St. Pete's Pinball Arcade Museum offers fun for a cause

Proceeds from the games help a Bay area animal shelter.

click to enlarge St. Pete's Pinball Arcade Museum offers fun for a cause
Carrie Waite

For a certain generation — my generation — the early and mid-‘80s were a time of flashing lights and deafening sounds, of invaders from space and hunting spies and trying to rescue some girl from a gorilla with an apparently very fruitful endorsement deal with a barrel company. We spent our allowances a quarter at a time on standalone video games of quickly evolving levels of technicality and difficulty, at mall arcades and the game rooms of bowling alleys, movie theaters and skating rinks.

The few pinball machines on display at such places often went ignored.

Eventually, home consoles killed the mall arcades. More expensive, increasingly spectacular video games (along with the occasional nostalgic throwback Galaga machine) replaced beloved childhood titles at the movies; pinball hung on, but mostly just with diehard fans and as a way to kill a few minutes at the local bar.

In recent years, though, the arcade has made a comeback in different form — as a sort of participatory museum, where adults can relive their youth in novel form while introducing their kids to a lovingly remembered stage of their lives. Most of these places feature their fair share of video games, but it seems that the real attraction in many of them is the pinball machines, with their killer art, wildly varying features and analog feel.

That attraction isn’t just felt by 40-somethings pining for more innocent days, either.

“We get the kids coming in here, saying they love the pinball,” says Karen Ann Holland, general manager of St. Petersburg’s Pinball Arcade Museum. “It’s just more color, more creativity, more of a challenge.”

Located at 2313 Central Avenue in St. Pete’s Grand Central District, the Pinball Arcade Museum is the latest in a series of places to open around the Bay area that feature vintage games and pinball. The space is decorated with a distinctly ‘80s feel, bright streaks of neon paint glowing in the light of the games against dark walls that lend the feel of a noisy womb. Like the others, it features a plethora of titles, both pinball and video, and flat rates for unlimited play. 

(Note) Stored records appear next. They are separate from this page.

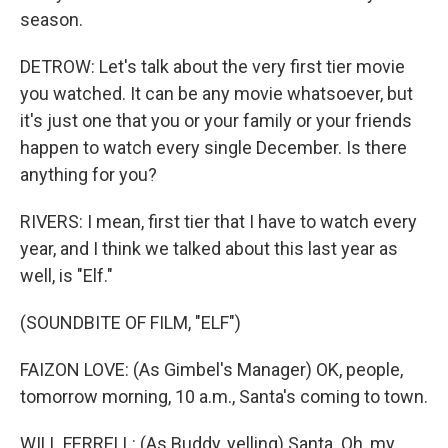
season.
DETROW: Let's talk about the very first tier movie
you watched. It can be any movie whatsoever, but
it's just one that you or your family or your friends
happen to watch every single December. Is there
anything for you?
RIVERS: I mean, first tier that I have to watch every
year, and I think we talked about this last year as
well, is "Elf."
(SOUNDBITE OF FILM, "ELF")
FAIZON LOVE: (As Gimbel's Manager) OK, people,
tomorrow morning, 10 a.m., Santa's coming to town.
WILL FERRELL: (As Buddy, yelling) Santa. Oh, my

Unlike the others, though, it’s got an agenda — the 501 (c)(3) nonprofit helps fund owner Andy Kline’s other passion project, the Odessa Wildlife Rescue and Sanctuary, where more than 300 animals are cared for.

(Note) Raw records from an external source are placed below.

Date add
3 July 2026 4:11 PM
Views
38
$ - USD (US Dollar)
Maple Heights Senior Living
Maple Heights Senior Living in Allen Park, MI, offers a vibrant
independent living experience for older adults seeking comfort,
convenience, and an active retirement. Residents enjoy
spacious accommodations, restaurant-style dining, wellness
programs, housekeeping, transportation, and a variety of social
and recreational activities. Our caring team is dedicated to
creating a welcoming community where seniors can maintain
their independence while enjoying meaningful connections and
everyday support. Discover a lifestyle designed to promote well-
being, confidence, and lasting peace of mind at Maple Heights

“The monthly food bill alone is around $12,000,” says Holland, who also volunteers at the sanctuary.

The idea for the Pinball Arcade Museum came about during a discussion between Kline and Holland about Kline’s collection of vintage games, just sitting in storage. He wondered if he could open a fun place that could help the sanctuary and other local organizations; she encouraged him to do it, and even did a lot of the space preparation and painting herself.

She says Kline has nearly 200 games, meaning more are being added to the space all the time. The “museum” also has deals going with community partners like Right Around the Corner and Dog Bar, which offer drink discounts for patrons wearing the museum’s wristbands. 

For Holland, an old-school video game fan herself who once owned her own Asteroids machine, it’s just great to do something that’s fun and benefits a project she thinks is important.

“It’s nice to wake up and be excited to come to work,” she says.